WASHINGTON -- Worried U.S. business leaders on Tuesday warned that political paralysis is pulling down the U.S. economy and pushing it toward the fiscal cliff.

Twenty days before the cliff deadline, more than 160 chief executives of the Business Roundtable signed a letter urging Democratic and Republican leaders to compromise on long-term tax hikes and spending cuts, saying they will endorse any "market-credible" deal.

"For far too long, political paralysis has fueled global uncertainty that discourages businesses from investing and hiring new workers. This paralysis must come to an end," they said.

"We pledge our active support for a compromise that includes comprehensive and meaningful tax and entitlement reforms that result in market-credible spending reductions and revenue growth."

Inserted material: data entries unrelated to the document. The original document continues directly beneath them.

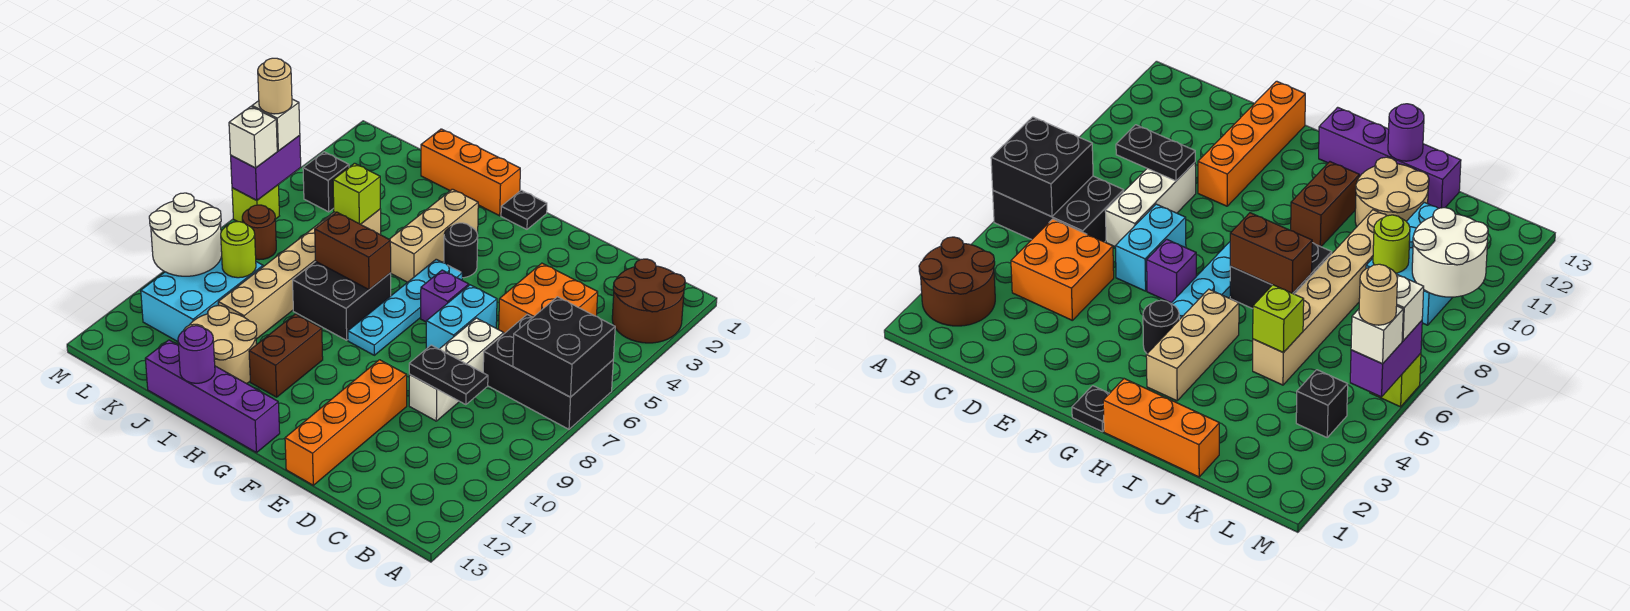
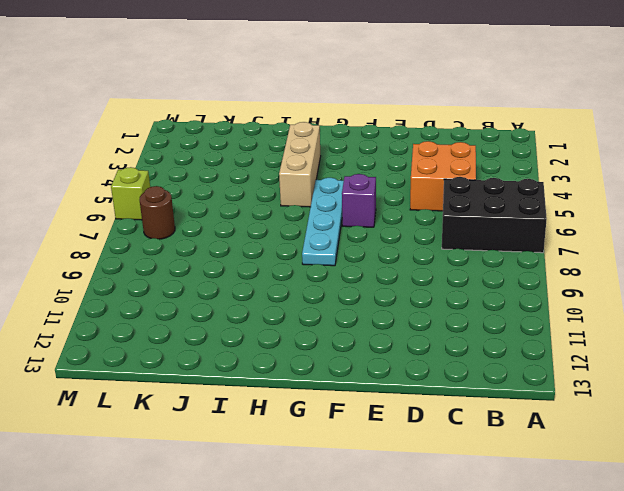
none -> brown round brick A2:B3 level 1
none -> white brick D7:D9 level 1
none -> cyan brick E6:E7 level 1
none -> orange brick E10:E13 level 1

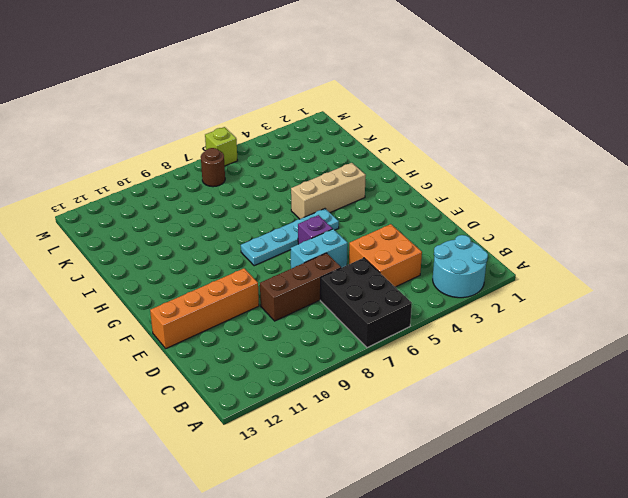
cyan round brick A2:B3 level 1 -> brown round brick A2:B3 level 1
brown brick D7:D9 level 1 -> white brick D7:D9 level 1
none -> black plate G1 level 1
none -> black round brick G4 level 1
none -> purple brick G13:J13 level 1
none -> orange brick H1:J1 level 1

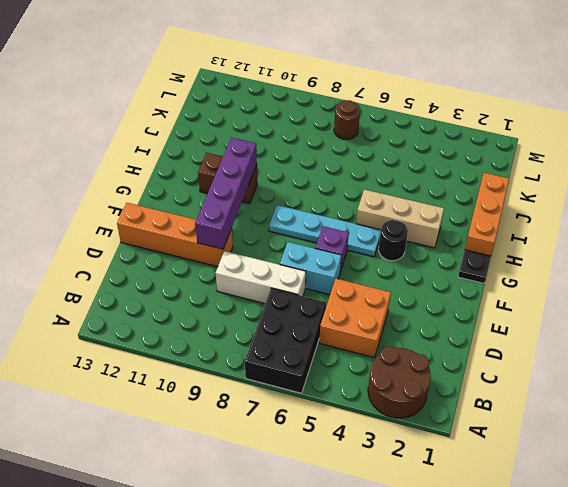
purple brick E10:H10 level 2 -> purple brick G13:J13 level 1
none -> black brick H7:I8 level 1
none -> tan round brick I11:J12 level 1
none -> tan brick J5:J10 level 1
none -> cyan brick K9:L11 level 1

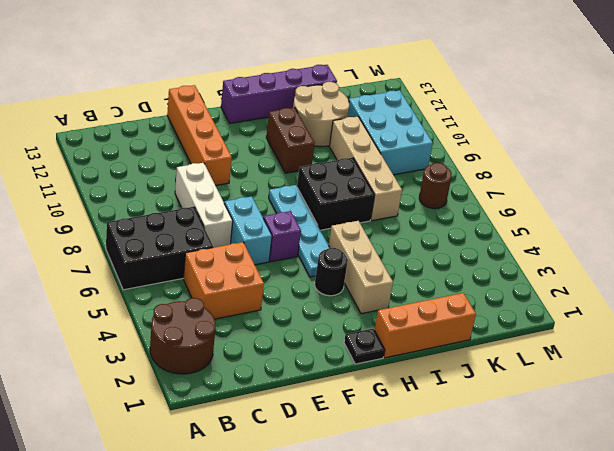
tan brick J7:J10 level 1 -> tan brick J5:J10 level 1
none -> black brick L4 level 1
none -> lime brick M6 level 1
none -> black brick A6:B7 level 2
none -> black plate C9:D9 level 2

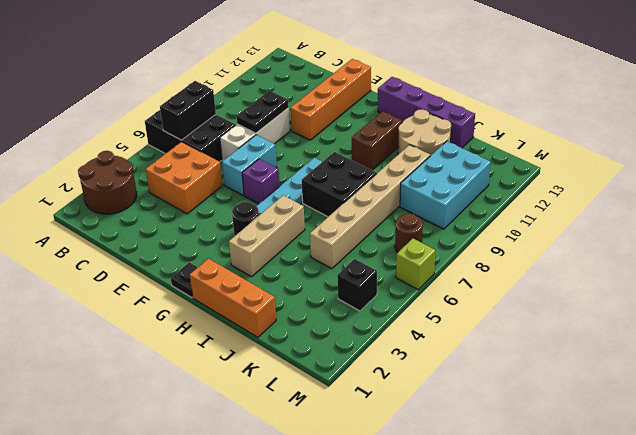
black brick B6:B7 level 2 -> black brick A6:B7 level 2
black plate D8:D9 level 2 -> black plate C9:D9 level 2
none -> brown brick H7:I7 level 2
none -> purple round brick I13 level 2
none -> lime brick J5 level 2
none -> lime round brick K9 level 2

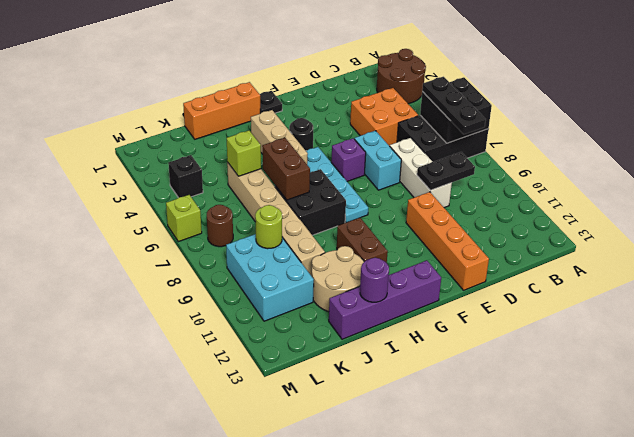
black plate B6:B8 level 3 -> none
brown brick I6:I7 level 2 -> brown brick H7:I7 level 2
none -> white round brick L9:M10 level 2
none -> purple brick M5:M6 level 2
none -> white brick M5 level 3
none -> white brick M6 level 3

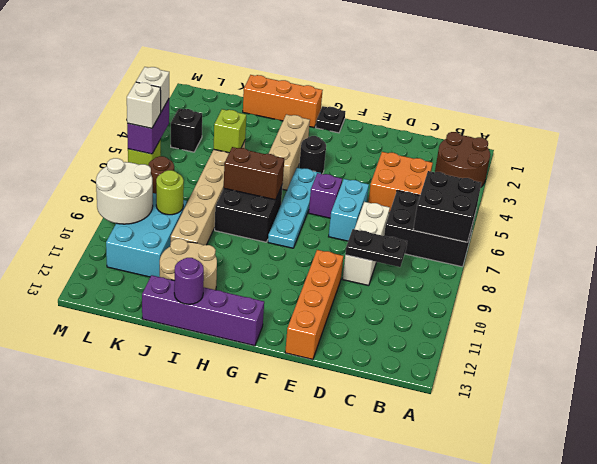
none -> brown brick H10:H11 level 1
none -> tan round brick M5 level 4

The two parties remained divided Tuesday on reaching a solution that would avert the $500 billion in automatic tax increases and spending cuts slated to kick in on Jan. 1, with economists warning that such a harsh program would crunch the economy.

The statement by the Business Roundtable, which is led by Boeing Co. (IW 500/16) CEO Jim McNerney, Dow Chemical Co. (IW 500/22) CEO Andrew Liveris and Honeywell International Inc. (IW 500/37) CEO David Cote, suggested businesses are increasingly worried about that outcome.

The CEOs said the best deal would be a deficit-reduction program with three times as much spending reduction as tax increases, and with agreement to address long-term financial challenges to the Medicare and Social Security entitlement programs.

But the business leaders said they just want the two political parties to compromise.

"To address these challenges with the scale of response required, no options should be precluded from a potential solution," they said.

"American businesses know how to create jobs and compete in a diverse global market. We are poised and ready to do so if the conditions for growth are set in a comprehensive agreement on the fiscal cliff."

The business leaders told reporters that the worries about the fiscal cliff and another possible showdown over raising the country's debt ceiling have left companies reluctant to move ahead on investments and adding workers.

"That is real," Honeywell's Cote said of those fears, in a conference call. Companies are holding a lot of money "on the sidelines to be invested."

Cote expressed particular worry about having a repeat of last year's battle over the raising of the U.S. borrowing ceiling, which saw Republicans push the country to the brink of default in order to extract budget concessions from the Democrat-led White House.

"We don't need to be seen going through another debt-ceiling debacle," Cote said.

If the two sides could reach a quick, comprehensive long-term deal, he said, "We could end up with a more robust recovery than anybody has envisioned."

"Everything that needs to be known is known" to get a deal, he said. "This is doable and we ought to do it."